Alguns reguladores também estão preocupados com o fato de que certas áreas do setor estão particularmente expostas a uma corrida ao estilo SVB em seus ativos que poderia, por sua vez, criar perdas para os credores tradicionais.
Fundos abertos são especialmente arriscados, disseram analistas à CNN. Se dezenas de investidores em pânico resgatarem suas participações ao mesmo tempo, esses fundos podem precisar vender rapidamente alguns de seus ativos para fazer os pagamentos.
Uma liquidação de, digamos, títulos do governo, por vários fundos reduziria o valor desses títulos, levando a perdas para os outros detentores dos títulos, que podem muito bem incluir bancos.

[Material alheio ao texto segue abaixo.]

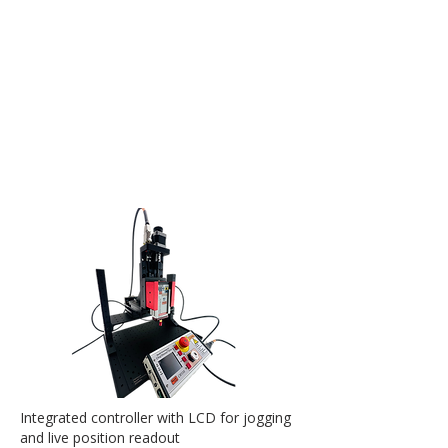
Integrated controller with LCD for jogging
and live position readout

Foi o que aconteceu no outono passado, quando os fundos de pensão do Reino Unido, usando a chamada abordagem de investimento baseada em passivos, tiveram que vender títulos do governo do Reino Unido, que estavam quebrando devido aos desastrosos planos orçamentários da então primeira-ministra Liz Truss.
Isso criou “uma espiral viciosa” no mercado de títulos do país, nas palavras do Banco da Inglaterra, quase derrubando o sistema financeiro do Reino Unido.
As ligações diretas e indiretas entre bancos e não bancos não são as únicas fontes de risco em todo o sistema. A confiança é extremamente importante no setor bancário, e a mera percepção de que o setor bancário pode estar conectado a um não banco em dificuldades pode desencadear uma crise financeira mais ampla.
“Essa forma de risco de contágio –via proximidade percebida ou risco de reputação– não deve ser subestimada”, disse a S&P Global Ratings em seu relatório.
Os reguladores estão começando a desempenhar um papel mais ativo. Em março, o Banco da Inglaterra disse que realizaria um teste de estresse do sistema financeiro do Reino Unido, que abrangeria não bancos, embora tenha notado que o exercício não equivaleria a “um teste de resiliência de empresas individuais”.
Os reguladores financeiros dos Estados Unidos e da Europa também propuseram a introdução de “preços oscilantes”, um mecanismo que imporia um custo para sacar dinheiro de um fundo do mercado monetário – um tipo de fundo aberto – para evitar a diluição do valor das participações de outros investidores e para desencorajar corridas aos ativos do fundo.
Em um relatório sobre não bancos divulgado esta semana, o Fundo Monetário Internacional disse que saudava a “supervisão mais rígida” do setor, que deve incluir regras sobre suas reservas de capital e acesso à liquidez.